Sabine Mirlesse

Electric Prayer no. 1

, 2024
Bronze cast, fulgurite
175 x 50 x 20 cm

Contemporary artist, author and lecturer Sabine Mirlesse’s work, which often evokes the immense power of nature, focuses on the individual’s relationship to the landscape which it inhabits. Even though photography is her primary medium, Mirlesse also incorporates sculpture, drawing, video, writing and found images into her conceptual practice, which often includes installations.

Mirlesse’s permanent work, Ofrenda, was inaugurated at Les Arques (a commune in the Lot department in southwestern France) in 2023. Prior to this (in 2022-2023) she was a laureate for the Mondes Nouveaux prize, awarded by the French Ministry of Culture, and created Crystalline Thresholds | Les Portes de Givre, an ephemeral installation of seven portals activated by ice storms at the top of the Puy de Dôme volcano (one of the youngest volcanoes in the Chaîne des Puys region of Massif Central in central France), in collaboration with the oldest weather observatory in France. This project was the subject of the artist’s monograph, published in April 2024 by Filigranes Editions, with essays by Bernard Blistène, Pierre Coutris, Nathalie Huret and Sabine Mirlesse.

In conjunction with Mirlesse’s 2025 solo exhibition, Instruments, at Andréhn-Schiptjenko in Stockholm, Mirlesse unveiled Ode to Measurement (the conceptual centrepiece for the entire exhibition), a bronze sculpture installation set in the waters off the island of Skeppsholmen, Stockholm.

Electric Prayer no. 1 was included in Mirlesse’s previous exhibition at Andréhn-Schiptjenko, the 2024 SABINE MIRLESSE - VOYANT, in Paris. In that exhibition Mirlesse, conceptually, sought to explore and communicate with nature through photography, sculpture and installation. In doing so, Mirlesse turned to the ancient and mysterious practice of geomancy.

Geomancy (from Late Greek *γεωμαντεία *geōmanteía) translates literally to ‘earth divination’. The term was originally used to define methods of divination that interpret geographic features, markings on the ground, or the patterns formed by soil, rocks, or sand. Geomancy was one of the forms of divination throughout Africa and Europe, particularly during the Middle Ages. However, it was classified by Christians as one of the seven ‘forbidden arts’, along with black magic, hydromancy, aeromancy, pyromancy, chiromancy and scapulimancy. The press release ahead of the 2024 Andréhn-Schiptjenko exhibition expanded on the theme of geomancy and its contemporary relevance for Mirlesse and her work:

Geomancy refers etymologically to the divination of the earth, but finds its practical manifestation in many forms, from dowsing to the way a handful of earth falls to the ground. In Voyant, which follows years of ephemeral monumental installations in and activated by the landscape, Sabine Mirlesse invites us to consider what the ‘mance’ of geomancy might mean - what it means to divine from the earth, or rather to read it.

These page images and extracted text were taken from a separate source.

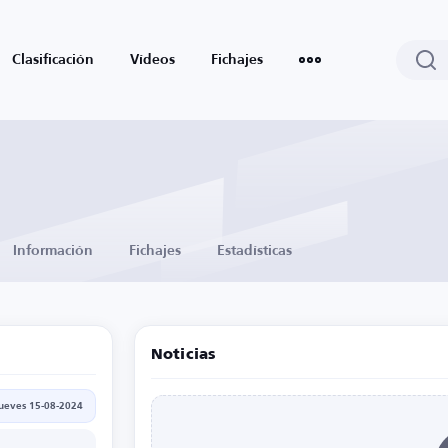
Clasificación
Vídeos
Fichajes
Información
Fichajes
Estadísticas
Noticias
jueves 15-08-2024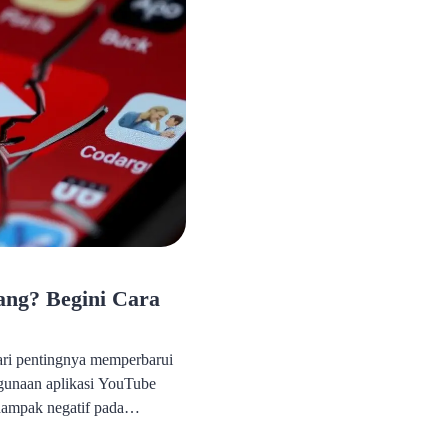
ang? Begini Cara
ri pentingnya memperbarui
gunaan aplikasi YouTube
dampak negatif pada
anan pengguna. Aplikasi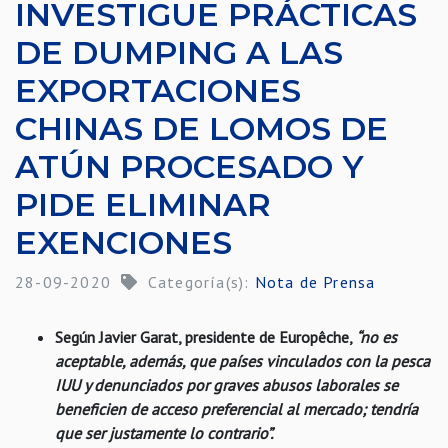
INVESTIGUE PRÁCTICAS
DE DUMPING A LAS
EXPORTACIONES
CHINAS DE LOMOS DE
ATÚN PROCESADO Y
PIDE ELIMINAR
EXENCIONES
28-09-2020
Categoría(s):
Nota de Prensa
Según Javier Garat, presidente de Europêche,
“no es
aceptable, además, que países vinculados con la pesca
IUU y denunciados por graves abusos laborales se
beneficien de acceso preferencial al mercado; tendría
que ser justamente lo contrario”.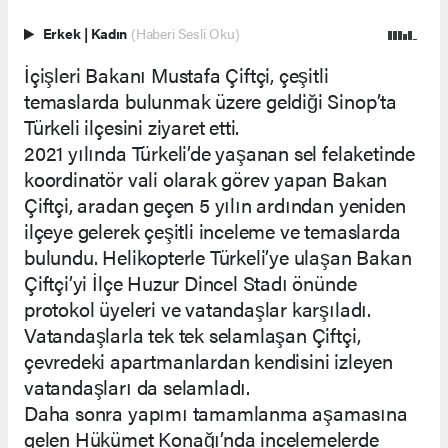
Erkek
|
Kadın
(Haberi Sesli Oku)
İçişleri Bakanı Mustafa Çiftçi, çeşitli
temaslarda bulunmak üzere geldiği Sinop’ta
Türkeli ilçesini ziyaret etti.
2021 yılında Türkeli’de yaşanan sel felaketinde
koordinatör vali olarak görev yapan Bakan
Çiftçi, aradan geçen 5 yılın ardından yeniden
ilçeye gelerek çeşitli inceleme ve temaslarda
bulundu. Helikopterle Türkeli’ye ulaşan Bakan
Çiftçi’yi İlçe Huzur Dincel Stadı önünde
protokol üyeleri ve vatandaşlar karşıladı.
Vatandaşlarla tek tek selamlaşan Çiftçi,
çevredeki apartmanlardan kendisini izleyen
vatandaşları da selamladı.
Daha sonra yapımı tamamlanma aşamasına
gelen Hükümet Konağı’nda incelemelerde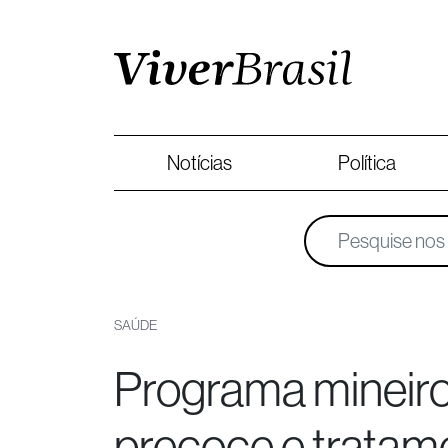
Notícias
Política
SAÚDE
Programa mineiro
precoce e tratame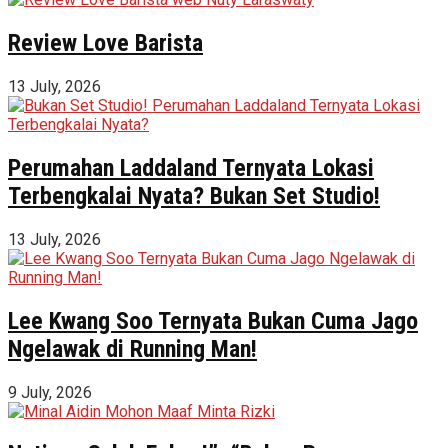
Review Love Barista
13 July, 2026
Perumahan Laddaland Ternyata Lokasi
Terbengkalai Nyata? Bukan Set Studio!
13 July, 2026
Lee Kwang Soo Ternyata Bukan Cuma Jago
Ngelawak di Running Man!
9 July, 2026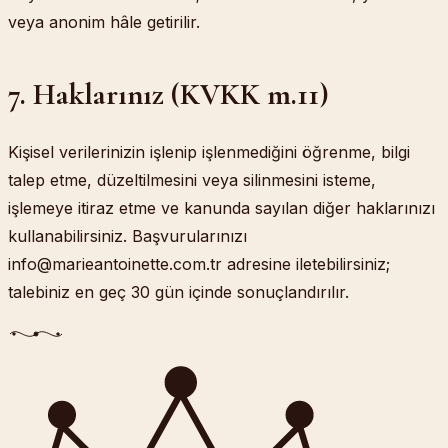
veya anonim hâle getirilir.
7. Haklarınız (KVKK m.11)
Kişisel verilerinizin işlenip işlenmediğini öğrenme, bilgi
talep etme, düzeltilmesini veya silinmesini isteme,
işlemeye itiraz etme ve kanunda sayılan diğer haklarınızı
kullanabilirsiniz. Başvurularınızı
info@marieantoinette.com.tr
adresine iletebilirsiniz;
talebiniz en geç 30 gün içinde sonuçlandırılır.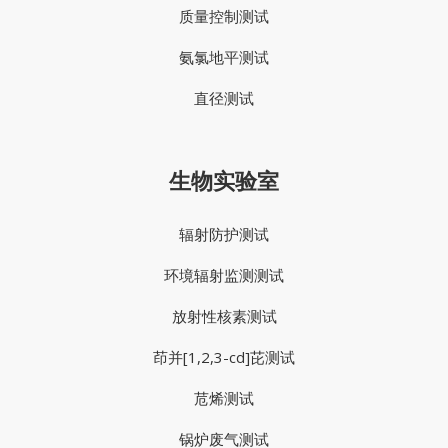
质量控制测试
氨氯地平测试
直径测试
生物实验室
辐射防护测试
环境辐射监测测试
放射性核素测试
茚并[1,2,3-cd]芘测试
苊烯测试
锅炉废气测试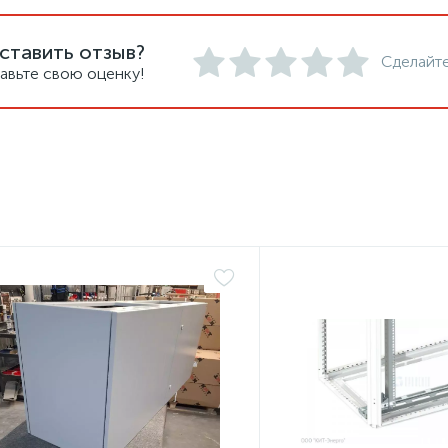
ставить отзыв?
Сделайте
авьте свою оценку!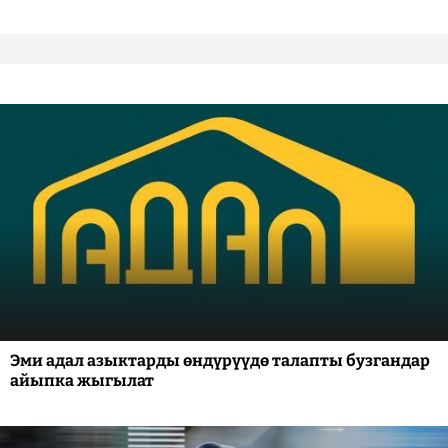
Эми адал азыктарды өндүрүүдө талапты бузгандар
айыпка жыгылат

Through a series of sculptures and photographs, all made with the reading of the landscape in mind, Mirlesse proposes a set of instruments to reflect on the oracular and the human desire to make manifest something that is otherwise invisible, through forms inspired by etymologies and poetics. The Cave is an Eye is a series of unique photographs, analogue chromogenic prints made from carefully selected marble cut to the exact size of the photographic paper. In the series Electric Prayer, strikes of lightning are transcribed in cast bronze embracing pieces of fulgurite.

Worth mentioning in this context is that fulgurites, commonly called ‘fossilised lightning’, are natural tubes, clumps, or masses of sinters, vitrified or fused soil, sand, rock, organic debris and other sediments that sometimes form when lightning discharges into the ground.

In his review of Voyant, (‘Sabine Mirlesse: Le Photoblog de Renaud Monfourny’, Les Inrocks, 17 June 2024), French photographer Renaud Monfourny (born 1962, founder of the newspaper Les Inrockuptibles as well as a renowned portraitist who, since 2009, has been reporting on cultural news by photographing its emerging and established players) wrote:

One could say that Sabine Mirlesse’s artistic approach has something to do with the mineral nature of the planet. For although she tackles this theme in an almost shamanic or cosmological way, she uses very terrestrial media! In Voyant – an exhibition running until 20 July at the Andréhn-Schiptjenko gallery, 56 rue Chapon, Paris 3 – visitors are captivated by magnificent colour photograms of marble slabs. Then there are sculptures and a hanging installation, which are just as poetic…

Provenance

Andréhn-Schiptjenko, Paris, SABINE MIRLESSE - VOYANT, 25 May - 20 July 2024.

Firestorm Foundation (acquired from the above).